Alas, some writers seem to have such an inflated view of their own significance that their advice transcends the helpful (e.g. “work at it every day”) and enters the realm of the patronizing or the downright surreal. Here, Margaret Atwood tells us: “Take a pencil to write with on aeroplanes. Pens leak. But if the pencil breaks, you can’t sharpen it on the plane, because you can’t take knives with you. Therefore: take two pencils.”
I sincerely hope she was being ironic, but the rest of her pearls of wisdom suggest otherwise.
The one to blame for this recent plethora of advice may be Elmore Leonard, who has issued his Ten Rules for Writers.

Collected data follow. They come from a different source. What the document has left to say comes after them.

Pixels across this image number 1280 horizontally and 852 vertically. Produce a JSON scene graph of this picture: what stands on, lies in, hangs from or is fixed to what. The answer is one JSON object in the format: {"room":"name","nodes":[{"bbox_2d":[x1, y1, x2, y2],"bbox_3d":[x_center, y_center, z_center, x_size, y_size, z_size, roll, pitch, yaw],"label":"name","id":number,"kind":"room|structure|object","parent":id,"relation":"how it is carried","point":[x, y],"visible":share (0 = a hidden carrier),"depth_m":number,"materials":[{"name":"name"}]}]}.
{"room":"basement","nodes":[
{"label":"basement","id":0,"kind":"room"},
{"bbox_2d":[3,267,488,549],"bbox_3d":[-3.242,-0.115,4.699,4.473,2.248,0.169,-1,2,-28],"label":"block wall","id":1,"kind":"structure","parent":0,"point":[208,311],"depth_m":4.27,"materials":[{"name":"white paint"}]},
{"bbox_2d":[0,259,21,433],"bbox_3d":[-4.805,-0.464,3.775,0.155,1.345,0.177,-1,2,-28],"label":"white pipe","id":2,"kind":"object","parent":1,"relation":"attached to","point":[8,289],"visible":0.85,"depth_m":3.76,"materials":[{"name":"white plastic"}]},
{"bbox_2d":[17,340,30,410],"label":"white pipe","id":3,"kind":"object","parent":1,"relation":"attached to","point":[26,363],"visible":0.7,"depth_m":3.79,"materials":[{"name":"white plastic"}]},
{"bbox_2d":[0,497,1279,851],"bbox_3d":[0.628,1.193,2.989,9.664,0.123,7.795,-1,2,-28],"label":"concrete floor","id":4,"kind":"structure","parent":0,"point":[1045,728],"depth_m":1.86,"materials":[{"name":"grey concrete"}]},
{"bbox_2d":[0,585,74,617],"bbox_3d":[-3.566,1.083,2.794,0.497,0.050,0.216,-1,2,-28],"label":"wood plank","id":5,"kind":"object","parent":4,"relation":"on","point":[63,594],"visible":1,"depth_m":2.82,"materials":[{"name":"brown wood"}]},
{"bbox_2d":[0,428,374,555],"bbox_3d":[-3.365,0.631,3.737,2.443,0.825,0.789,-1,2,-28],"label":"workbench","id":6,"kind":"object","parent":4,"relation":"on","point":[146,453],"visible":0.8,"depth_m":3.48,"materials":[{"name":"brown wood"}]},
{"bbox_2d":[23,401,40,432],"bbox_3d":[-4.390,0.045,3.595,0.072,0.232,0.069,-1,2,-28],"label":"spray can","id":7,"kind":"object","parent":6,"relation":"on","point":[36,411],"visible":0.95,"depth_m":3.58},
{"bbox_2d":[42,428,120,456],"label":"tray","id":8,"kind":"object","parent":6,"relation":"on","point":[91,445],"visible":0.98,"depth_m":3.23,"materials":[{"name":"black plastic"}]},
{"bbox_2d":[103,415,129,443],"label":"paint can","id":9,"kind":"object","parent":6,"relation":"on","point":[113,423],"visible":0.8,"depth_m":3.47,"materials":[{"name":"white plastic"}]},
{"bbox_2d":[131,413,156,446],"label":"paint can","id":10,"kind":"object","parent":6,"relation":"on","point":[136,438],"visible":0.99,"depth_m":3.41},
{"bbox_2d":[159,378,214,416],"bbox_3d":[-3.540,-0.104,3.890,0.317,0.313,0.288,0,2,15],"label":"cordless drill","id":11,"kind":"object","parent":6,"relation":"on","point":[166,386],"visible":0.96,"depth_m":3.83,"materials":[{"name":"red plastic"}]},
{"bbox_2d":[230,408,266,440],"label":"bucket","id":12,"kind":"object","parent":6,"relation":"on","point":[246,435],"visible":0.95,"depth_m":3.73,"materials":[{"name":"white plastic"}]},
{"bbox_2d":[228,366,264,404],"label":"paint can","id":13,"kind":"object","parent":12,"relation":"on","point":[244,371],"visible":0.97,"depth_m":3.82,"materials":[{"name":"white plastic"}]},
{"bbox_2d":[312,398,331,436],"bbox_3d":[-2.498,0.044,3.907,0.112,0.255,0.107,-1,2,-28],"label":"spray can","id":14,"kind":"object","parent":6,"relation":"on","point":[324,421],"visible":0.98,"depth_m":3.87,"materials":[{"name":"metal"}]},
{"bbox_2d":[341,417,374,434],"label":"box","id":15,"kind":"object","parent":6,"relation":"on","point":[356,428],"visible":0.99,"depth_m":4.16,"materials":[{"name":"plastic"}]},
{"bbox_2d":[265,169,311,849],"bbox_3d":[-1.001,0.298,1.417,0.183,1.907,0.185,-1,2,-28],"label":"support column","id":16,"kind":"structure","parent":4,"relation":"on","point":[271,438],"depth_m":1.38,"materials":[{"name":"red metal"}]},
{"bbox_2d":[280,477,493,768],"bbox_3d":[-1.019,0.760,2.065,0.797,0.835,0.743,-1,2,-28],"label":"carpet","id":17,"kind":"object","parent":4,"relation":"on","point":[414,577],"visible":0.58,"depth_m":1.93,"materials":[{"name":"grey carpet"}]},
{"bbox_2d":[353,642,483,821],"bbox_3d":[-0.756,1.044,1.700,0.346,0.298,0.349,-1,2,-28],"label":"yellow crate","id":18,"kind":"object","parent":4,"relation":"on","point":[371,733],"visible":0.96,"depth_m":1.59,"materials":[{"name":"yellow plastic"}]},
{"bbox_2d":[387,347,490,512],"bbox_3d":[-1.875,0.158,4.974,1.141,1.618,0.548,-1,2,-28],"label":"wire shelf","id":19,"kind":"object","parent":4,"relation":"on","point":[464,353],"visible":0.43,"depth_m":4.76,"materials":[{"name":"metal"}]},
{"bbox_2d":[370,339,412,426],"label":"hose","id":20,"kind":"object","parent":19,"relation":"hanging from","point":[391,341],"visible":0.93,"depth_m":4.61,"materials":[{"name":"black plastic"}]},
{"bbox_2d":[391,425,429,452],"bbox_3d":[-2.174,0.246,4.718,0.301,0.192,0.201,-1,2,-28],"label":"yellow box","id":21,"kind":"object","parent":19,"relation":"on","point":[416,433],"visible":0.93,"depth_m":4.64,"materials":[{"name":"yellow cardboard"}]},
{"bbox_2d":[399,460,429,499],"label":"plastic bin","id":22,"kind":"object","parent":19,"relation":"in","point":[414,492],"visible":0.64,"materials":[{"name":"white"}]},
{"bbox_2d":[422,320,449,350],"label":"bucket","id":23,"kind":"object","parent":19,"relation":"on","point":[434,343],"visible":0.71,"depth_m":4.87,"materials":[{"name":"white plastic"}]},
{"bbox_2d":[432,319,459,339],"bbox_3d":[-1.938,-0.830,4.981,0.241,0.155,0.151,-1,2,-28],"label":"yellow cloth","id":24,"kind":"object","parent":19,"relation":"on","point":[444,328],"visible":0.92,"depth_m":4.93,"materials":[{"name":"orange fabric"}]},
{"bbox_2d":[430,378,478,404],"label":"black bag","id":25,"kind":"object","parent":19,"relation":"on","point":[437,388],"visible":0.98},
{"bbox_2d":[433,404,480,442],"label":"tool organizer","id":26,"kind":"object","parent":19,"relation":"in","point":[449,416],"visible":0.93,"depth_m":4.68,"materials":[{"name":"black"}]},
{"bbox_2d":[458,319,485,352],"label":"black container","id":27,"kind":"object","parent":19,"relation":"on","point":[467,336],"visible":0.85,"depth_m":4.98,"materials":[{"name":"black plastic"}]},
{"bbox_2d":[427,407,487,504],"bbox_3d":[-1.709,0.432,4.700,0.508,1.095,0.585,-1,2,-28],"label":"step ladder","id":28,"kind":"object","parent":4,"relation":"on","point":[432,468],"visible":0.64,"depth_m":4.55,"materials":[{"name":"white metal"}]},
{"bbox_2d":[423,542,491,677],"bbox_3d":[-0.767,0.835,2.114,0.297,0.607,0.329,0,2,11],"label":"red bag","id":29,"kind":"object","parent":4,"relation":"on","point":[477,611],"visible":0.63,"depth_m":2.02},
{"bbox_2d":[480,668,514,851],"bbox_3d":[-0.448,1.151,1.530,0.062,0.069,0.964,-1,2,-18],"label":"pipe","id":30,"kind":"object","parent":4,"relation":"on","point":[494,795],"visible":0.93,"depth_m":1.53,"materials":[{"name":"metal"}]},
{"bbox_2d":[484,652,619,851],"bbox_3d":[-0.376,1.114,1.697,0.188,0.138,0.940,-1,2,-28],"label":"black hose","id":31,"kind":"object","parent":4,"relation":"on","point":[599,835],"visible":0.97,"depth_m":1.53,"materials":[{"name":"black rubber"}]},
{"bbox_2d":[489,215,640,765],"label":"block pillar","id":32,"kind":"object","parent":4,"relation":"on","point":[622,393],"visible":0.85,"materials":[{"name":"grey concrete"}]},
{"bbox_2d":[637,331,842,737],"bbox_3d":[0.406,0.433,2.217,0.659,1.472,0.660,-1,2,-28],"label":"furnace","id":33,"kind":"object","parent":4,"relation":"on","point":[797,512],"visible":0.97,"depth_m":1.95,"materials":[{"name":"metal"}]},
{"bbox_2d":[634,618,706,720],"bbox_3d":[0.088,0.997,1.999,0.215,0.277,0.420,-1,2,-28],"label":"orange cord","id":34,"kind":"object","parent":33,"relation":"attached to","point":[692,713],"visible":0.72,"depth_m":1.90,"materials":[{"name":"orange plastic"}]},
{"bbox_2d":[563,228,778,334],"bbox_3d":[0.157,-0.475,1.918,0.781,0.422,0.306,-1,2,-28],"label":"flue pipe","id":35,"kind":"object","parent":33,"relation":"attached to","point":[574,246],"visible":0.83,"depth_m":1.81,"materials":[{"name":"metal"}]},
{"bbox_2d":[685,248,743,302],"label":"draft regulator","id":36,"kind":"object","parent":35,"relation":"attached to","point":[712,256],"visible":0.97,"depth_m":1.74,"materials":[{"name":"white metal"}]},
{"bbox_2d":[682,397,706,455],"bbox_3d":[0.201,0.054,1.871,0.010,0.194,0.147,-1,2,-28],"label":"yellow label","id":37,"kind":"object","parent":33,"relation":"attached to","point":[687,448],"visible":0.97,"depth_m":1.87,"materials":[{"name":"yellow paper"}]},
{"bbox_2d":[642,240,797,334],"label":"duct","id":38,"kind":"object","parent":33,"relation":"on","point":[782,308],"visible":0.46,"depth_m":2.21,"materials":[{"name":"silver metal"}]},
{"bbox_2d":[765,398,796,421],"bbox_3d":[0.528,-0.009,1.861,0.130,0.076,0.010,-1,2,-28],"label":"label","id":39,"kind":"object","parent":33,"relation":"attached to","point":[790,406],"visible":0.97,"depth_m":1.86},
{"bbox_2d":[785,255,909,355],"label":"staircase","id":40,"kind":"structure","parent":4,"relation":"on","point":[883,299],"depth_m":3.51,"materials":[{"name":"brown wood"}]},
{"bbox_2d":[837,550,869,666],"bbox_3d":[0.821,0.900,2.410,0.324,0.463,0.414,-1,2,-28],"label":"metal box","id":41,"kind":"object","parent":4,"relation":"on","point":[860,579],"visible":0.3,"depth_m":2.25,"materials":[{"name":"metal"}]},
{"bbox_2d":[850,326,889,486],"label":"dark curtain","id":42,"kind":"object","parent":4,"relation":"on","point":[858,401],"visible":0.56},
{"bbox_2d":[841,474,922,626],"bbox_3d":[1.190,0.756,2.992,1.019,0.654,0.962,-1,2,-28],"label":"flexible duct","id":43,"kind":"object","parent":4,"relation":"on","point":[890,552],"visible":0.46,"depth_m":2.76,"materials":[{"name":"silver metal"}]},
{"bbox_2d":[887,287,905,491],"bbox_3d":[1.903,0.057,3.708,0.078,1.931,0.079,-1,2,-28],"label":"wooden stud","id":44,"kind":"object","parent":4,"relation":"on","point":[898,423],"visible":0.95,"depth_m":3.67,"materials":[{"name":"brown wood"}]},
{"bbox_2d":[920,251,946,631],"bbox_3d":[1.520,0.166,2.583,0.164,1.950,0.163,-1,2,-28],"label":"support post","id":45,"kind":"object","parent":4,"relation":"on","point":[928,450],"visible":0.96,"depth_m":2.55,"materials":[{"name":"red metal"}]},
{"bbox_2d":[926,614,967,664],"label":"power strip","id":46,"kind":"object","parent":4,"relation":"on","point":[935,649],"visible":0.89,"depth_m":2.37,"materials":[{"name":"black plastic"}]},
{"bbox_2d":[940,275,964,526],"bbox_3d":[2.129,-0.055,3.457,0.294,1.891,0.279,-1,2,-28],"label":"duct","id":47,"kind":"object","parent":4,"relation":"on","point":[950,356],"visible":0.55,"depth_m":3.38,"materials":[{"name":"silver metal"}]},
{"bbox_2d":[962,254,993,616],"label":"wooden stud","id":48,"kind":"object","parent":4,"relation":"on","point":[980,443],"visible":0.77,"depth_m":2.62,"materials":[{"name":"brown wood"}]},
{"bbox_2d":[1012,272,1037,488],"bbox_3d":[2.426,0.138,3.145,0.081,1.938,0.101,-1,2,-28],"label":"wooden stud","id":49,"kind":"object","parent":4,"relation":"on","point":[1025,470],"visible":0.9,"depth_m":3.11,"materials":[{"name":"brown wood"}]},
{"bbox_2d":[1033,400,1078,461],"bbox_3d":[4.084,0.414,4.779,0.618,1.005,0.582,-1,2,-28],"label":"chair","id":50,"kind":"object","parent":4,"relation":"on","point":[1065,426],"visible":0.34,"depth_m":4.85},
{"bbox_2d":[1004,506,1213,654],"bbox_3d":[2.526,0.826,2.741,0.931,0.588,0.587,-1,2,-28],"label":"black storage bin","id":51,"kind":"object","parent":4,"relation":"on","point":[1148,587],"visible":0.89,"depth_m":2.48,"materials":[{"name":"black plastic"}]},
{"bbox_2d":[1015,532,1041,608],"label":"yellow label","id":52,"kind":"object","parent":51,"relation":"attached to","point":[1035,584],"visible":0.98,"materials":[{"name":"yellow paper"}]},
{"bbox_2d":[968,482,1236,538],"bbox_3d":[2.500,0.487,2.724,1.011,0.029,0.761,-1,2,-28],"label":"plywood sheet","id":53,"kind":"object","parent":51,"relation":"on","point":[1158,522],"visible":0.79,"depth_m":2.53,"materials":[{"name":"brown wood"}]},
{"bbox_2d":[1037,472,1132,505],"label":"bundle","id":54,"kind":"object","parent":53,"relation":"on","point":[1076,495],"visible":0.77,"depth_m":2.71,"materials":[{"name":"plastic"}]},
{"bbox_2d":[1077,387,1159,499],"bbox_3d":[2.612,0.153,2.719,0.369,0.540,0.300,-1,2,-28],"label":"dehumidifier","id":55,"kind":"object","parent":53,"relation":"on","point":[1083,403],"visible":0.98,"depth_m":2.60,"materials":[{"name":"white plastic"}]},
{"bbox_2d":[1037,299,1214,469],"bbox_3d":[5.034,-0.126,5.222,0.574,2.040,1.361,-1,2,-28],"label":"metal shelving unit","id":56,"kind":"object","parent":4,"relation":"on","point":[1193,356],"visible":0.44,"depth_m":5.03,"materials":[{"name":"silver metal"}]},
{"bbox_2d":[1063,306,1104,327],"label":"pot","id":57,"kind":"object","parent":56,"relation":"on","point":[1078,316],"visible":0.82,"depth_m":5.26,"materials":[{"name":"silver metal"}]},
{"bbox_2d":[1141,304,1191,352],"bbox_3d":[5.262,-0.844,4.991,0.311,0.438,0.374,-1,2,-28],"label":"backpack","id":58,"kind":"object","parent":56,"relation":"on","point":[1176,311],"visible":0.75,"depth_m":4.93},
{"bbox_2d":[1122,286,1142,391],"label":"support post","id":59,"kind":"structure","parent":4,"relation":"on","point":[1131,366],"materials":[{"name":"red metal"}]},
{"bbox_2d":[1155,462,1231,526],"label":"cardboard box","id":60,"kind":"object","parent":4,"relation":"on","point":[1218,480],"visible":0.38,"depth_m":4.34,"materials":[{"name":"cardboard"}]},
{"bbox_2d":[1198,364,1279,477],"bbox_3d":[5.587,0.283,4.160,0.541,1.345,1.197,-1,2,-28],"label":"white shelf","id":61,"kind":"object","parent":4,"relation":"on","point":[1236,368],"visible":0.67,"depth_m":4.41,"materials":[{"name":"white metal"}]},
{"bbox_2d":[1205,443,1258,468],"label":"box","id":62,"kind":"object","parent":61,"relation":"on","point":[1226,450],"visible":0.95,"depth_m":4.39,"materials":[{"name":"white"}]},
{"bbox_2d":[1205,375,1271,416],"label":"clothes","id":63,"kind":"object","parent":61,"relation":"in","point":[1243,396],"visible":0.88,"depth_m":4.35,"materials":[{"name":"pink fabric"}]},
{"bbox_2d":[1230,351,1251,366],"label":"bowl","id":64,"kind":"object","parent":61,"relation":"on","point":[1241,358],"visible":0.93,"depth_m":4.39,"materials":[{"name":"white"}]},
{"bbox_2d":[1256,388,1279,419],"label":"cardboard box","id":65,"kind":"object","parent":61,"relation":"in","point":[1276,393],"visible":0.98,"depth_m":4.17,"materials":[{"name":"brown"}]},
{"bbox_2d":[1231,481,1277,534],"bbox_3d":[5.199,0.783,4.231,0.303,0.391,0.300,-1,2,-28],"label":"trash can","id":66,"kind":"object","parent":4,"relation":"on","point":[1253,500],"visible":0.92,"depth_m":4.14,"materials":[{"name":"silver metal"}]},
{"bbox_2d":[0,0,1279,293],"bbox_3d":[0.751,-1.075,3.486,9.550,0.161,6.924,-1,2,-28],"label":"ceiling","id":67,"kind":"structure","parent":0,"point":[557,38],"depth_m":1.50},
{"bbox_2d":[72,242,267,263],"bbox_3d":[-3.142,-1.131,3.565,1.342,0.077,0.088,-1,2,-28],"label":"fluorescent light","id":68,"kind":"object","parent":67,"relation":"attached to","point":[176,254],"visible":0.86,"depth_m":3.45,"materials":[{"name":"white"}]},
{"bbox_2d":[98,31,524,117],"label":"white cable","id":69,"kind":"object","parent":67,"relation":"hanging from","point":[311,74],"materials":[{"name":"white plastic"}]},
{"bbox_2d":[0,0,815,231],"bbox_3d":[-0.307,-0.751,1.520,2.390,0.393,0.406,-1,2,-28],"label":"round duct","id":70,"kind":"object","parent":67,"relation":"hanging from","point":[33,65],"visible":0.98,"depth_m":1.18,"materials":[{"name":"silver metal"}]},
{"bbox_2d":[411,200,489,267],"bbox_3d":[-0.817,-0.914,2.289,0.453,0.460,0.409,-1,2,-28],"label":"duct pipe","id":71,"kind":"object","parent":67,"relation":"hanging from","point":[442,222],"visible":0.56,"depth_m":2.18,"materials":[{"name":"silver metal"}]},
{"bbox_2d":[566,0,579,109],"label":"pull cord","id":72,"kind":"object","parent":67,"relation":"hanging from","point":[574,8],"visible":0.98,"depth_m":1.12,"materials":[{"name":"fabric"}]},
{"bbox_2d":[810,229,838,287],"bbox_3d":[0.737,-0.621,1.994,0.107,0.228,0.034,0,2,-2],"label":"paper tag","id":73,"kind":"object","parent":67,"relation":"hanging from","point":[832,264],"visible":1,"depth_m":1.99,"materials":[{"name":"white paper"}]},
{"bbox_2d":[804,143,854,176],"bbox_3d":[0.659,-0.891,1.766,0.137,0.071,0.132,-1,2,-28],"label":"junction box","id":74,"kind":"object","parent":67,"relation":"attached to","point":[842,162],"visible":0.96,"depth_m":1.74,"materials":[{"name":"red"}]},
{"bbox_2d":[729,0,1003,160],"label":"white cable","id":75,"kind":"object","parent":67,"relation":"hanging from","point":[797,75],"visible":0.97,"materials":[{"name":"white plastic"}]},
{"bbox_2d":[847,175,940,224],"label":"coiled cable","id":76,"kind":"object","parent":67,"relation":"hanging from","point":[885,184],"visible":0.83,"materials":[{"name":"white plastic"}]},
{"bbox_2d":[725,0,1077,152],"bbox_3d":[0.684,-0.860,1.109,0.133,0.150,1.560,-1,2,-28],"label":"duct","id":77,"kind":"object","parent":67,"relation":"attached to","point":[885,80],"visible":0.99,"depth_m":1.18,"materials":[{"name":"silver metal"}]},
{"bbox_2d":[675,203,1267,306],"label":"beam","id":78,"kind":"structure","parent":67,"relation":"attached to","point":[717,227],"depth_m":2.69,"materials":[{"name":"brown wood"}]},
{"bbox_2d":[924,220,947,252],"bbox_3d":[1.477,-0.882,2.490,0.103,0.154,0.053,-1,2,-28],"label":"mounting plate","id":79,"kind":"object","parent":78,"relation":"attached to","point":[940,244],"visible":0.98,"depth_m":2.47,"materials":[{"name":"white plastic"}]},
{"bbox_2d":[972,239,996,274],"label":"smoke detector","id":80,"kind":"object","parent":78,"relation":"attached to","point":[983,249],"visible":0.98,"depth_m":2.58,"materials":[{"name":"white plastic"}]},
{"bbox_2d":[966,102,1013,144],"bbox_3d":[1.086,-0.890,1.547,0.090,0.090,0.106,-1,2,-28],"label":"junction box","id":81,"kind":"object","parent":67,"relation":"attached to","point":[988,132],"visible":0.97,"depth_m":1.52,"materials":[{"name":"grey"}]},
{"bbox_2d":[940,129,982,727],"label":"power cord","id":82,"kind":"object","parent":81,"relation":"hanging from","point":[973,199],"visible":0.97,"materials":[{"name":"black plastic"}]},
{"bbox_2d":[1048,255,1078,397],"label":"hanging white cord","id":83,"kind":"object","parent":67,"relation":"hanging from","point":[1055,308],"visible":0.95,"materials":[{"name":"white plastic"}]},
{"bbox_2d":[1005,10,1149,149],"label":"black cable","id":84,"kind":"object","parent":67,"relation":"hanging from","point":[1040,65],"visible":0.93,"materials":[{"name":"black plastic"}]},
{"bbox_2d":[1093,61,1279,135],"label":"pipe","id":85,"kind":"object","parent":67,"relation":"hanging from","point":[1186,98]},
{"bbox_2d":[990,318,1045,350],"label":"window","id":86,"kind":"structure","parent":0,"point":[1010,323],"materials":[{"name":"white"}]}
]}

Now I greatly admire Mr Leonard’s spare and very funny prose, and if Leonardesque prose is what you want to write you would do well to heed his advice. But not all of us do, and not all of us want to read that to the exclusion of other sorts of literature.
As you can see, I have been giving this matter deep thought, and have condensed his Ten, and all the others’, Rules into a single maxim, which I urge all writers to inscribe in copperplate (cursive, not uncial) script, using only black ink and on yellow paper, size exactly 200 x 100 mm. The motto must be pinned (not glued) to the wall above their desk no more than 500 mm above its surface, and ideally on an exact level with their line of sight while working. It reads thus:
There are no rules.
If you follow anyone’s ideas but your own, you are not speaking with an authentic voice. You are cramping yourself, condemning yourself to be an also-ran. What works for you and your readers will evolve only with time and faithful adherence to your craft. Everything else is bollocks, and it is a measure of writers’ lack of self-knowledge that they suppose their conscious mind capable of understanding what the hell is happening when they commit their words to paper or screen.
On second thoughts, scrap the bit about the copperplate motto. That’s bollocks too. Obviously.